Masahiro Esato, M.D., Ph.D., from Ijinkai Takeda General Hospital in Japan, and colleagues examined the clinical characteristics and outcomes of asymptomatic versus symptomatic patients with PAF (1,837 patients) and sustained AF (SAF; 1,912 patients) from the Fushimi AF Registry.
The researchers found that asymptomatic patients were older, more often male, and had a higher congestive heart failure, hypertension, age ≥75 years, diabetes mellitus, history of stroke, vascular disease, age 65 to 74 years, and female sex (CHAD2DS2-VASc) score in the PAF group; in the SAF group the prevalence of major comorbidities and CHA2DS2-VASc scores were comparable. In the PAF group, age (≥75 years), history of stroke/systemic embolism, male sex, and chronic kidney disease were independent determinants of asymptomatic status, in multivariate analysis; in the SAF group, age was nonsignificant. Compared with symptomatic patients, asymptomatic patients had significantly higher all-cause mortality in the PAF group (hazard ratio, 1.71); in the SAF group, all-cause mortality was comparable.

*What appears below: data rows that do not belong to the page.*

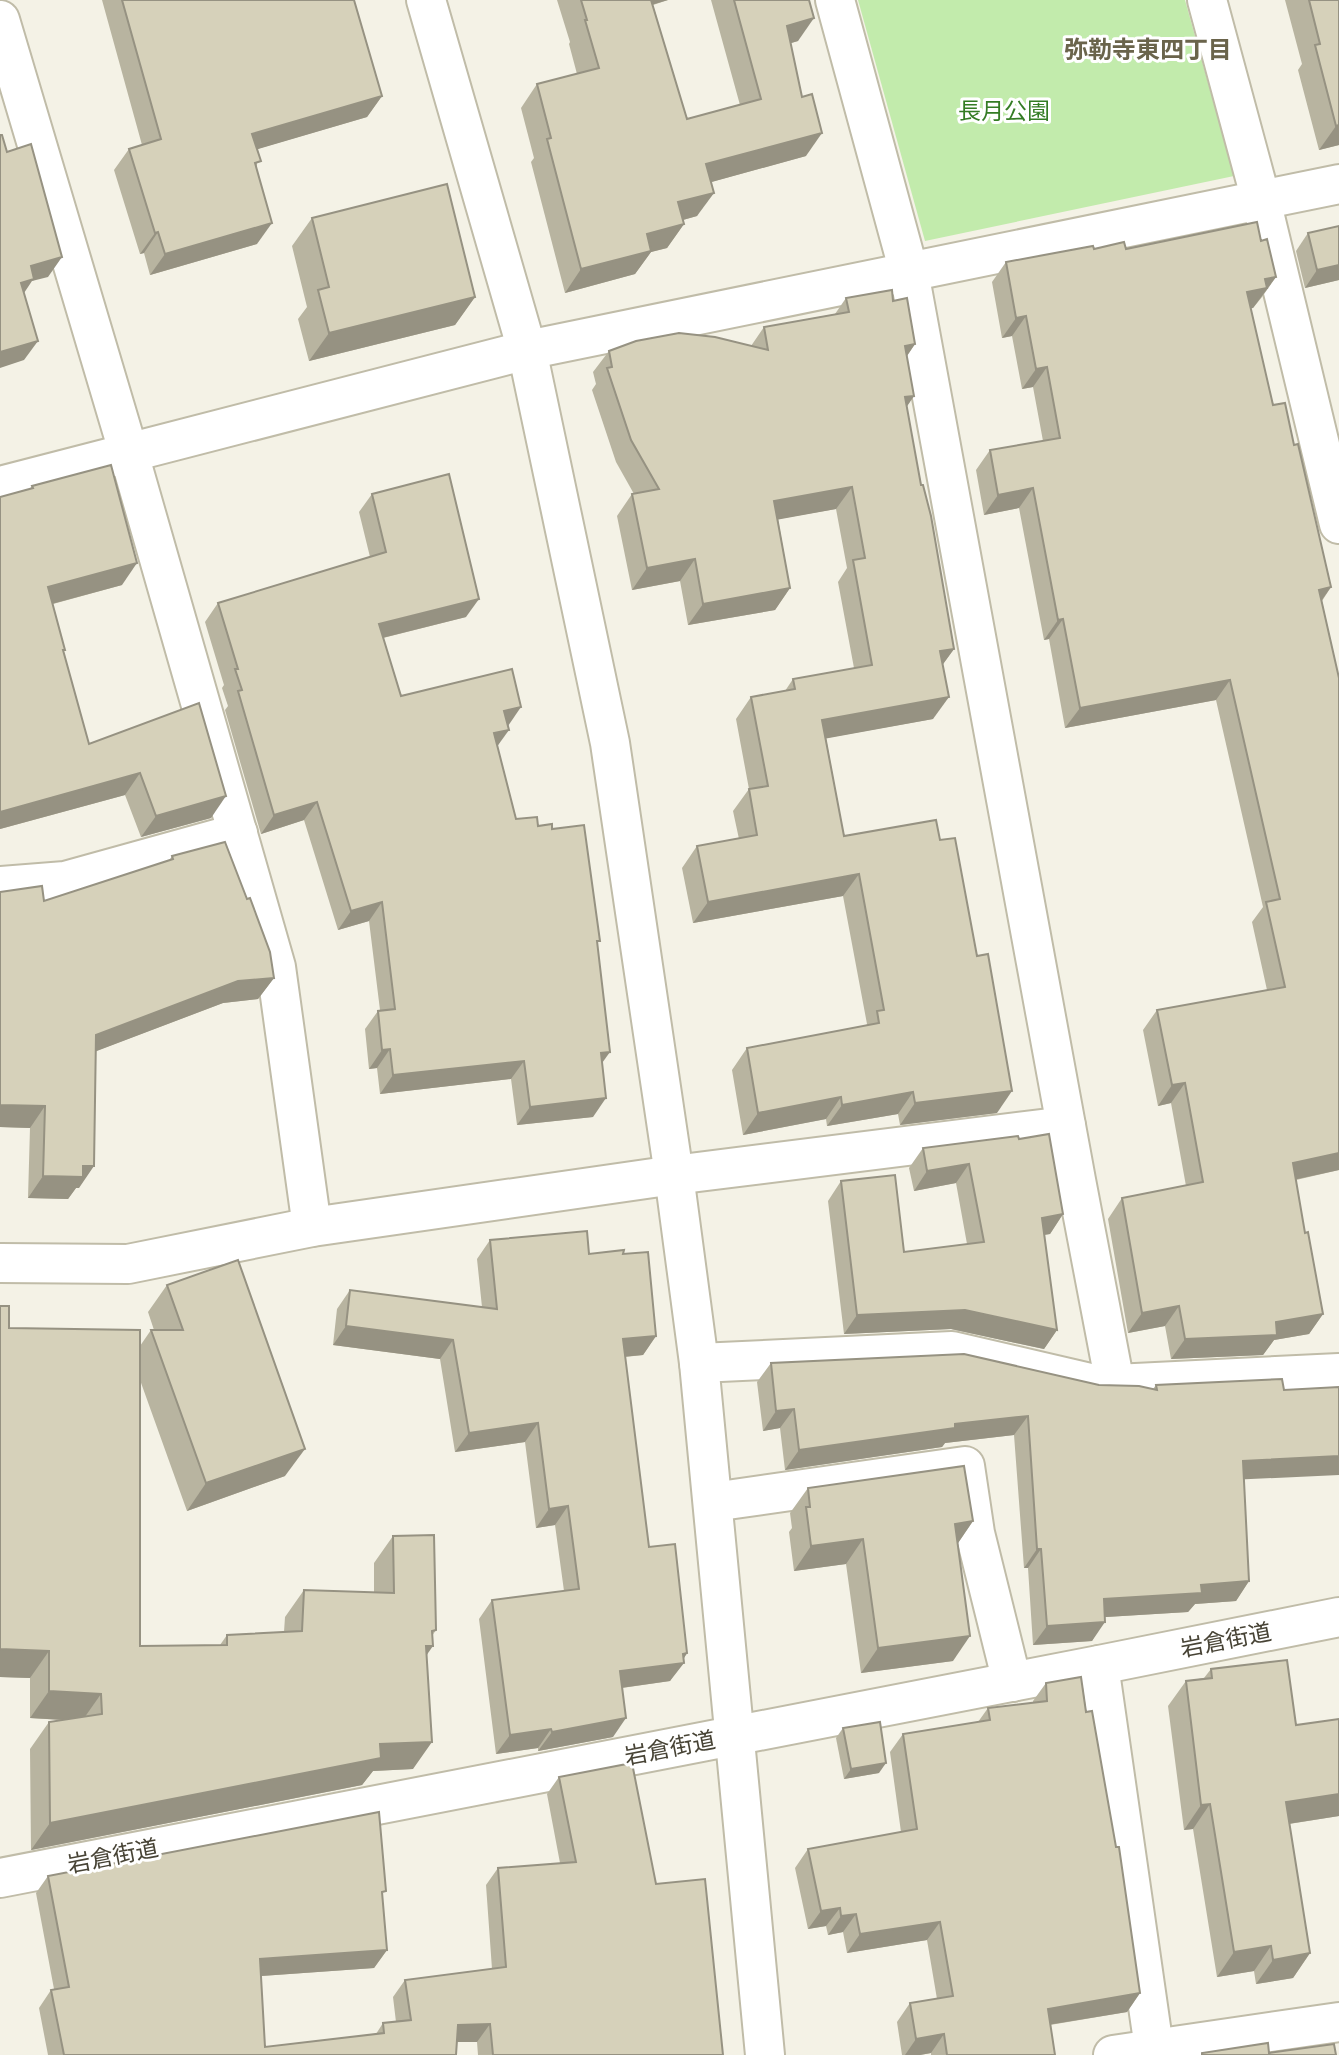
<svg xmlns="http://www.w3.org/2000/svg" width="1339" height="2055" font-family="Raleway,'Noto Sans JP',sans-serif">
  <rect width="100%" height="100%" fill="#f4f2e6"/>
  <path fill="#c2ebac" d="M858,0H1185L1234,176L925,241Z"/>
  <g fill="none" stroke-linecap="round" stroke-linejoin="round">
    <g stroke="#c0bca8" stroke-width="42">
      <g id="minor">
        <path d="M426,0L527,350L610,743L674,1175L699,1363L765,2055"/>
        <path d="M835,0L909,272L1076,1180L1115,1384L1339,1373"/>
        <path d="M1207,0L1261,200L1339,524"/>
        <path d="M0,20L129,454L276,967L312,1227"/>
        <path d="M0,486L527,350L1339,184"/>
        <path d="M0,886L65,881L238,833"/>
        <path d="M0,1263L128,1264L312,1227L674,1175L1066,1126"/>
        <path d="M699,1363L952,1351L1090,1383L1115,1384"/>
        <path d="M713,1502L965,1466L975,1533L1012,1682"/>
        <path d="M1099,1665L1155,2055"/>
        <path d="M0,1878L1099,1665L1339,1617"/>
        <path d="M1113,2055L1339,2022"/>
      </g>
    </g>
    <use href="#minor" stroke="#fff" stroke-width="38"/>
  </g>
  <g fill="#b8b4a0">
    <path d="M102,0H354L382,96L367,117L257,149V244L150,275L144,253L140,254L114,170L129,149L142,145Z"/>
    <path d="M557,0H668L653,5L687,119L740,105L711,0H809L798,41L791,43L806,156L711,182L697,216L683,220L684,224L667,248L651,252L635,274L565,293L531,162L534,158L521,108L537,84L577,74L569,44L570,42Z"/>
    <path d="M1285,0H1339V145L1319,150L1298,70L1302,64Z"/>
    <path d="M312,218L475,297L455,325L309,361L298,319L307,307L292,246Z"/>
    <path d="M1339,226V280L1305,288L1296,251L1308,233Z"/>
    <path d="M1261,241L1276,277L1262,297L1253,308H1251L1273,405L1294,445L1331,587L1322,601L1339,678V1170L1296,1180L1305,1233L1323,1314L1309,1334L1274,1340L1263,1355L1171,1359L1165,1326L1128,1333L1108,1219L1122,1198L1186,1186L1171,1103L1158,1106L1143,1030L1157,1010L1267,990L1252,922L1263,907L1216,700L1065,728L1049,639L1044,640L1019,508L984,515L976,470L990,450L1043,441L1033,387L1022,389L1012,336L1002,338L992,282L1006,262L1094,249H1126Z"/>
    <path d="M846,298L893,301L915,344L907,356L914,396L906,407L954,649L943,664L933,719L826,738L844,836L997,1113L900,1125L898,1114L827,1126L826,1119L743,1135L732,1070L747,1048L866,1026L867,1024L843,896L693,923L682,868L697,846L739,839L733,811L749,789L736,719L751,697L785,691L793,679L854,668L838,582L847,568L836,509L778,519L790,588L775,610L688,625L680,581L632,590L617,516L632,494H634L616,462L592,390L596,384L593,372L609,351L751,346L764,327L835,314Z"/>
    <path d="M32,486L122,585L53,604L63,652L89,744L199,703L211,818L141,837L125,795L0,829V497L30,489Z"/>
    <path d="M372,494L466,617L383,638L401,696L508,726L497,747L516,819L552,829L597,944L602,1063L593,1117L517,1125L511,1079L380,1094L377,1068L369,1069L365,1029L378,1011L380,1010L369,921L338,930L304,820L261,834L225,710L228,706L222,688L224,685L205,622L218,603L370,557L359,512Z"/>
    <path d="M172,856L274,978L258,999L223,1003L96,1051L79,1188H76L68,1199L28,1198L30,1128L0,1127V892L44,901L169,861Z"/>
    <path d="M1019,1139L1063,1214L1050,1234L1044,1235L1057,1330L1044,1349L951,1329L844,1334L828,1201L841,1181L904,1252L967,1244L956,1183L914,1191L909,1168L923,1148Z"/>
    <path d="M490,1240L589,1254H623L656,1336L643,1355L625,1357L649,1547L687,1653L670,1681L622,1688L613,1737L538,1751V1748L496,1754L479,1619L492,1600L564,1591L555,1525L536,1528L525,1442L455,1452L440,1359L333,1345L337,1309L350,1290L482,1307L477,1259Z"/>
    <path d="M167,1285L285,1476L187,1511L140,1380V1646L220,1645L227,1635L284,1632L285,1617L304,1590L374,1592V1563L393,1536L436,1630L432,1636L427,1655L413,1769L373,1771L362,1785L31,1850L30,1749L49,1722L62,1720L30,1718V1678L0,1677V1306L9,1328L140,1346L151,1330H154L148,1312Z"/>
    <path d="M771,1363L1153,1389L1156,1385L1244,1479L1249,1581L1236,1601L1195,1604L1188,1612L1105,1617L1092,1641L1033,1645L1028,1568H1024L1014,1435L945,1443L942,1447L785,1470L780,1428L763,1431L757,1382Z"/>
    <path d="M808,1488L973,1521L958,1543L953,1661L861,1673L846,1564L794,1571L789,1532L792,1528L790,1513Z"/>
    <path d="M1211,1669L1296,1725L1339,1719V1816L1289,1824L1310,1953L1293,1978L1256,1984L1254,1971L1217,1977L1193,1829L1184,1830L1168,1706L1186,1681L1204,1678Z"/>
    <path d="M1046,1683L1086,1712L1140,1993L1127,2012L1050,2025L1055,2055H931V2053L920,2055H902L897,2022L910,2003L937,1999L927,1940L847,1953L843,1932L828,1935L826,1926L808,1929L795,1868L808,1849L901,1832L890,1752L903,1734L978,1722L988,1708L1033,1703V1701Z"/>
    <path d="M843,1728L879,1773L844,1779L836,1738Z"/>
    <path d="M559,1777L656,1884L723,2055H478L477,2042H457L456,2055H48L39,2008L51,1990L54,1989L36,1893L48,1876L382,1896L387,1950L374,1968L261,1976L265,2047L376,2034L383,2023L396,2022L393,1997L405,1980L492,1969L486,1885L498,1868L560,1863L547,1794Z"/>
  </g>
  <g fill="#969282">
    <path d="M639,0H668L631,11Z"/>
    <path d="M814,18L798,41L771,49L787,26Z"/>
    <path d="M382,96L367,117L238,155L252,134Z"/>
    <path d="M1339,125V145L1319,150L1336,126Z"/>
    <path d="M822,133L806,156L690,188L706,164Z"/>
    <path d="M714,193L697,216L661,226L678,202Z"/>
    <path d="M272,223L257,244L150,275L165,254Z"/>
    <path d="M684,224L667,248L651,252L635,274L565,293L581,269L647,234Z"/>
    <path d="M158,232L144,253L140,254L155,233Z"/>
    <path d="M62,257L48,277L32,281L20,299L7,303L31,266Z"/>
    <path d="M1339,265V280L1305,288L1317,270Z"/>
    <path d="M1276,277L1253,308L1233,312L1247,292L1265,279Z"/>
    <path d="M475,297L455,325L309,361L329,333Z"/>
    <path d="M1026,316L1012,336L1002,338L1016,318Z"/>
    <path d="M38,341L24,360L0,368V352Z"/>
    <path d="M915,344L900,366L905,346Z"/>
    <path d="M1047,367L1033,387L1022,389L1036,369Z"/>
    <path d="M914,396L899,418L905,397Z"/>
    <path d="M852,487L836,509L759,523L774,501Z"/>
    <path d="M1033,488L1019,508L984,515L998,495Z"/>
    <path d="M695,559L680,581L632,590L647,568Z"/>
    <path d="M137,563L122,585L33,609L48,587Z"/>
    <path d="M1331,587L1317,607L1319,590Z"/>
    <path d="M790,588L775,610L688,625L703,604Z"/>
    <path d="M479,599L466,617L366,642L379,624Z"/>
    <path d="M1063,619L1049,639L1044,640L1058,620Z"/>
    <path d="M954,649L938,671L940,651Z"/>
    <path d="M1230,680L1216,700L1065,728L1080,708Z"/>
    <path d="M949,697L933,719L807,742L822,720Z"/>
    <path d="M521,707L508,726L504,711Z"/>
    <path d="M509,730L496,748L494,733Z"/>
    <path d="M140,773L125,795L0,829V812Z"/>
    <path d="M226,796L211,818L141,837L156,816Z"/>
    <path d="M317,802L304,820L261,834L274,815Z"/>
    <path d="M859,874L843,896L693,923L708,902Z"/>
    <path d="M382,902L369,921L338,930L351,911Z"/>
    <path d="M274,978L258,999L223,1003L81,1057L96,1035L238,981Z"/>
    <path d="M390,1049L377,1068L369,1069L382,1050Z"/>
    <path d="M610,1052L597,1070L601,1053Z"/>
    <path d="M524,1061L511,1079L380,1094L393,1075Z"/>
    <path d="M1185,1083L1171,1103L1158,1106L1172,1085Z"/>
    <path d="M1012,1091L997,1113L900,1125L915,1103Z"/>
    <path d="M913,1092L898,1114L827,1126L842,1105Z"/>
    <path d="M841,1097L826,1119L743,1135L758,1113Z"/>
    <path d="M606,1098L593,1117L517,1125L530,1107Z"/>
    <path d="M0,1105L45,1106L30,1128L0,1127Z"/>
    <path d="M1339,1153V1170L1279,1183L1293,1163Z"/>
    <path d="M969,1164L956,1183L914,1191L927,1171Z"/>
    <path d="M83,1166H94L79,1188H76L68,1199L28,1198L43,1176Z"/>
    <path d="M1063,1214L1050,1234L1029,1237L1042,1218Z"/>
    <path d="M1179,1306L1165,1326L1128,1333L1142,1313Z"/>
    <path d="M965,1310L1057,1330L1044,1349L951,1329L844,1334L857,1315Z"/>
    <path d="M1323,1314L1309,1334L1274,1340L1263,1355L1171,1359L1185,1339Z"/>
    <path d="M346,1326L453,1340L440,1359L333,1345Z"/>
    <path d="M656,1336L643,1355L610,1358L623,1339Z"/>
    <path d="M794,1409L780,1428L763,1431L776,1411Z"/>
    <path d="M1028,1416L1014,1435L945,1443L942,1447L785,1470L799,1450L955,1424Z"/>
    <path d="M538,1423L525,1442L455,1452L469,1433Z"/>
    <path d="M305,1449L285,1476L187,1511L206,1483Z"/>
    <path d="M1339,1456V1475L1229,1480L1243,1461Z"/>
    <path d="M568,1506L555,1525L536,1528L549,1509Z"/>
    <path d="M973,1521L956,1546L955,1524Z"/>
    <path d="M863,1539L846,1564L794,1571L811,1546Z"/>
    <path d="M1037,1549H1041L1028,1568H1024Z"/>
    <path d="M1249,1581L1236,1601L1195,1604L1188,1612L1090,1618L1104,1599L1201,1585Z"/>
    <path d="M1105,1622L1092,1641L1033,1645L1047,1626Z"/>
    <path d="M970,1636L953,1661L861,1673L878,1648Z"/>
    <path d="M426,1646H433L414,1673Z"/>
    <path d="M0,1649L49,1651L30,1678L0,1677Z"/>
    <path d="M687,1653L681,1663H684L670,1681L606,1690L620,1671Z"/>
    <path d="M49,1691L101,1694L82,1721L30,1718Z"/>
    <path d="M626,1718L613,1737L538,1751L552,1732Z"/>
    <path d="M551,1729L538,1748L496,1754L510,1735Z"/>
    <path d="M432,1742L413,1769L373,1771L362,1785L31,1850L50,1823L380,1744Z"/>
    <path d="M886,1763L879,1773L844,1779L851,1769Z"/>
    <path d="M1339,1794V1816L1268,1827L1286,1802Z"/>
    <path d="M1210,1804L1193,1829L1184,1830L1201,1805Z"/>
    <path d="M840,1908L826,1926L808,1929L821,1911Z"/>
    <path d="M856,1914L843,1932L828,1935L841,1916Z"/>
    <path d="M940,1922L927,1940L847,1953L860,1934Z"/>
    <path d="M1271,1946L1254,1971L1217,1977L1234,1952Z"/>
    <path d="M387,1950L374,1968L247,1977L260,1959Z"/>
    <path d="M1310,1953L1293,1978L1256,1984L1273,1960Z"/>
    <path d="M1140,1993L1127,2012L1035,2027L1048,2009Z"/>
    <path d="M490,2024L477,2042H445L458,2025Z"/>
    <path d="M944,2034L931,2053L920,2055H905L916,2039Z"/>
  </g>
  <g fill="#d6d1ba" stroke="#969282" stroke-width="2">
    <path d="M122,0H354L382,96L252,134L261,161L255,163L272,223L165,254L158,232L155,233L129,149L161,139Z"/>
    <path d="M581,0H651L687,119L761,99L734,0H809L814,18L787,26L802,97L812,94L822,133L706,164L714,193L678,202L684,224L647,234L651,251L581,269L547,139L551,138L537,84L599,68L585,20H587Z"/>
    <path d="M1309,0H1339V125L1336,126L1315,45L1320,44Z"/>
    <path d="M0,135H2L7,152L31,144L62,257L31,266L34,279L21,283L38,341L0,352Z"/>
    <path d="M447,184L475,297L329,333L318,290L329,287L312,218Z"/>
    <path d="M1257,222L1261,241L1267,239L1276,277L1265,279L1267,288L1247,292L1273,405L1285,403L1294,445L1298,444L1331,587L1319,590L1339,678V1153L1293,1163L1305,1233L1308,1232L1323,1314L1276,1322L1277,1335L1185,1339L1179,1306L1142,1313L1122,1198L1203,1182L1185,1083L1172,1085L1157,1010L1285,987L1266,902L1280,899L1230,680L1080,708L1063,619L1058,620L1033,488L998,495L990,450L1060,438L1047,367L1036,369L1026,316L1016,318L1006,262L1093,246L1094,249L1124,242L1126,249Z"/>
    <path d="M1339,226V265L1317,270L1308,233Z"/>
    <path d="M892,290L893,301L907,298L915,344L905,346L914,396L905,397L921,485H923L931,516L954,649L940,651L949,697L822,720L844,836L936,820L940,840L955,838L977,956L988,954L1012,1091L915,1103L913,1092L842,1105L841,1097L758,1113L747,1048L879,1023L877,1011L884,1010L859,874L708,902L697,846L757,835L749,789L768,786L751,697L795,689L793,679L872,665L853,560L865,558L852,487L774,501L790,588L703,604L695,559L647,568L632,494L659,489L631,440L607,368L612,367L609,351L636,341L679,333L715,337L768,350L764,327L849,312L846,298Z"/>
    <path d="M111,465L137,563L48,587L65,650H63L89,744L199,703L226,796L156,816L140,773L0,812V497L33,488L32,486Z"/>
    <path d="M449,474L479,599L379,624L401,696L512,669L521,707L504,711L509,730L494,733L516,819L537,817L538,826L552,824V829L584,825L600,941H597L610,1052L601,1053L606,1098L530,1107L524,1061L393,1075L390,1049L382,1050L378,1011L395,1009L382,902L351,911L317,802L274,815L238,691L242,690L235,669H238L218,603L386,552L372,494Z"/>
    <path d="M225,842L247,899L250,898L270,952L274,978L238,981L96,1035L94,1166H83V1177L43,1176L45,1106L0,1105V892L42,886L44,901L173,859L172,856Z"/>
    <path d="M1049,1134L1063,1214L1042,1218L1057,1330L965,1310L857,1315L841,1181L895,1175L904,1252L984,1242L969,1164L927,1171L923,1148L1018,1136L1019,1139Z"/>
    <path d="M587,1231L589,1254L624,1250L623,1254L648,1252L656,1336L623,1339L649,1547L675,1544L687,1653L683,1654L684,1663L620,1671L626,1718L552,1732L551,1729L510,1735L492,1600L579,1589L568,1506L549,1509L538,1423L469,1433L453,1340L346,1326L350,1290L497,1309L490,1240Z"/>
    <path d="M238,1260L305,1449L206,1483L151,1330H183L167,1285Z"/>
    <path d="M0,1306H9V1328L140,1330V1646L227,1645V1635L302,1631L304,1590L394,1593L393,1536L434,1535L436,1630L432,1631L433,1646H426L432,1742L380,1744L381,1758L50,1823L49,1722L102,1714L101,1694L49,1691V1651L0,1649Z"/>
    <path d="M964,1354L1099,1385L1139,1386L1157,1390L1156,1385L1282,1379L1284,1390L1339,1387V1456L1243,1461L1249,1581L1201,1585L1202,1593L1104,1599L1105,1622L1047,1626L1041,1549H1037L1028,1416L955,1424V1428L799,1450L794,1409L776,1411L771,1363Z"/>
    <path d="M964,1466L973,1521L955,1524L970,1636L878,1648L863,1539L811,1546L806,1507H810L808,1488Z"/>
    <path d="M1287,1660L1296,1725L1339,1719V1794L1286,1802L1310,1953L1273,1960L1271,1946L1234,1952L1210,1804L1201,1805L1186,1681L1212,1678L1211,1669Z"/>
    <path d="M1081,1677L1086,1712L1092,1711L1116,1847H1119L1140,1993L1048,2009L1055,2055H947L944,2034L916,2039L910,2003L953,1996L940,1922L860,1934L856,1914L841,1916L840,1908L821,1911L808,1849L917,1829L903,1734L990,1720L988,1708L1047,1701L1046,1683Z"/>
    <path d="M880,1722L886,1763L851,1769L843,1728Z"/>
    <path d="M632,1763L656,1884L705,1879L723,2055H493L490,2024L458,2025L456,2055H64L51,1990L69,1987L48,1876L379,1812L386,1891L382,1892L387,1950L260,1959L265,2047L384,2033L383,2023L411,2020L405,1980L506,1967L498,1868L576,1862L559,1777Z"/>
    <path d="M1268,2043L1269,2053L1334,2044L1336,2055H1202V2053Z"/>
  </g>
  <g text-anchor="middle" stroke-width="6" stroke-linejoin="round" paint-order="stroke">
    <g font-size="23" fill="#347c24" stroke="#fff">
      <text x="1004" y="119">長月公園</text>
    </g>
    <g font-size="23" fill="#474335" stroke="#fff">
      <text transform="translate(1226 1640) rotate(-11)" y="8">岩倉街道</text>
      <text transform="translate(670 1748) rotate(-11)" y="8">岩倉街道</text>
      <text transform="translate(113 1856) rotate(-11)" y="8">岩倉街道</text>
    </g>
    <g font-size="24" font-weight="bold" fill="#6a644b" stroke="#fff">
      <text x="1148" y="58">弥勒寺東四丁目</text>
    </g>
  </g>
</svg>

“Asymptomatic clinical status is associated with older age, male sex, more comorbidities with a higher stroke risk profile, and a higher incidence of all-cause death in patients with PAF; these characteristics and outcomes were not seen in the SAF group,” the authors write.
The Fushimi AF Registry is supported by research funding from pharmaceutical companies.